In this example files reader the solution focuses on just reading any file any file and loading it into the memory.
I've been working on it to improve it so it processes a csv file with keeping the header in each thread, so each thread can output a separate and a correctly-formatted csv file.
Unfortunately I'm not able to do so since it reads from random locations (lines), this means it might read from the middle of the line and I'll get lines mixed up.
Is there a way to utilize this code and make is csv specific?

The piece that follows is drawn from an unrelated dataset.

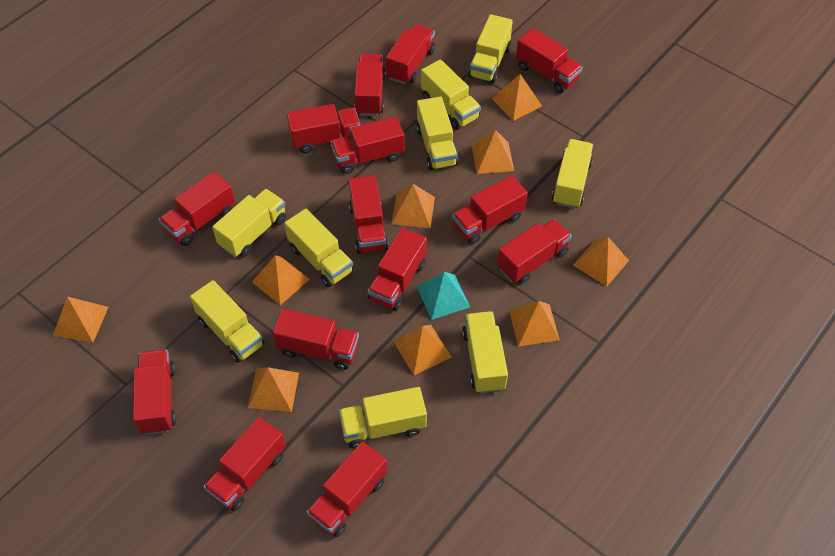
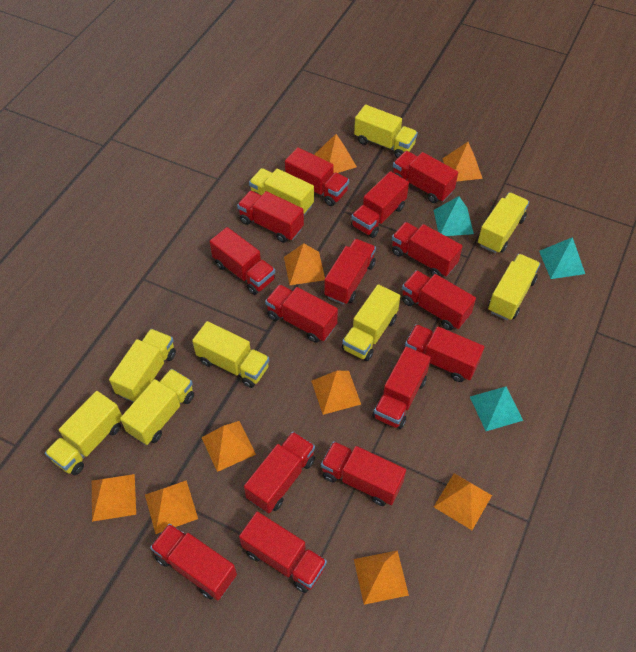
red truck: 14 -> 15
turquoise pyramid: 1 -> 3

Here is the code I changed:
public static void main(String[] args) throws IOException {
long start = System.currentTimeMillis();
CSVReader reader = new CSVReader(new FileReader("file.csv"));
String[] columnsNames = reader.readNext();
reader.close();
FileInputStream fileInputStream = new FileInputStream("file.csv");
FileChannel channel = fileInputStream.getChannel();
long remaining_size = channel.size(); //get the total number of bytes in the file
long chunk_size = remaining_size / Integer.parseInt("4"); //file_size/threads
//Max allocation size allowed is ~2GB
if (chunk_size > (Integer.MAX_VALUE - 5))
{
chunk_size = (Integer.MAX_VALUE - 5);
}
//thread pool
ExecutorService executor = Executors.newFixedThreadPool(Integer.parseInt("4"));
long start_loc = 0;//file pointer
int i = 0; //loop counter
while (remaining_size >= chunk_size)
{
//launches a new thread
executor.execute(new FileRead(start_loc, toIntExact(chunk_size), channel, i, String.join(",", columnsNames)));
remaining_size = remaining_size - chunk_size;
start_loc = start_loc + chunk_size;
i++;
}
//load the last remaining piece
executor.execute(new FileRead(start_loc, toIntExact(remaining_size), channel, i, String.join(",", columnsNames)));
//Tear Down
executor.shutdown();
//Wait for all threads to finish
while (!executor.isTerminated())
{
//wait for infinity time
}
System.out.println("Finished all threads");
fileInputStream.close();
long finish = System.currentTimeMillis();
System.out.println( "Time elapsed: " + (finish - start) );
}
class FileRead implements Runnable {
private FileChannel _channel;
private long _startLocation;
private int _size;
int _sequence_number;
String _columns;
public FileRead(long loc, int size, FileChannel chnl, int sequence, String header) {
_startLocation = loc;
_size = size;
_channel = chnl;
_sequence_number = sequence;
_columns = header;
}
@Override
public void run() {
try {
System.out.println( "Reading the channel: " + _startLocation + ":" + _size );
//allocate memory
ByteBuffer buff = ByteBuffer.allocate( _size );
//Read file chunk to RAM
_channel.read( buff, _startLocation );
//chunk to String
String string_chunk = new String( buff.array(), Charset.forName( "UTF-8" ) );
string_chunk = _columns + System.getProperty( "line.separator" ) + string_chunk;
if (string_chunk.length() > 0) {
BufferedWriter out = new BufferedWriter( new FileWriter( "output_" + System.currentTimeMillis() + ".csv" ) );
try {
out.write( string_chunk ); //Replace with the string
//you are trying to write
} catch (IOException e) {
System.out.println( "Exception " );
} finally {
out.close();
}
}
System.out.println( "Done Reading the channel: " + _startLocation + ":" + _size );
} catch (Exception e) {
e.printStackTrace();
}
}
}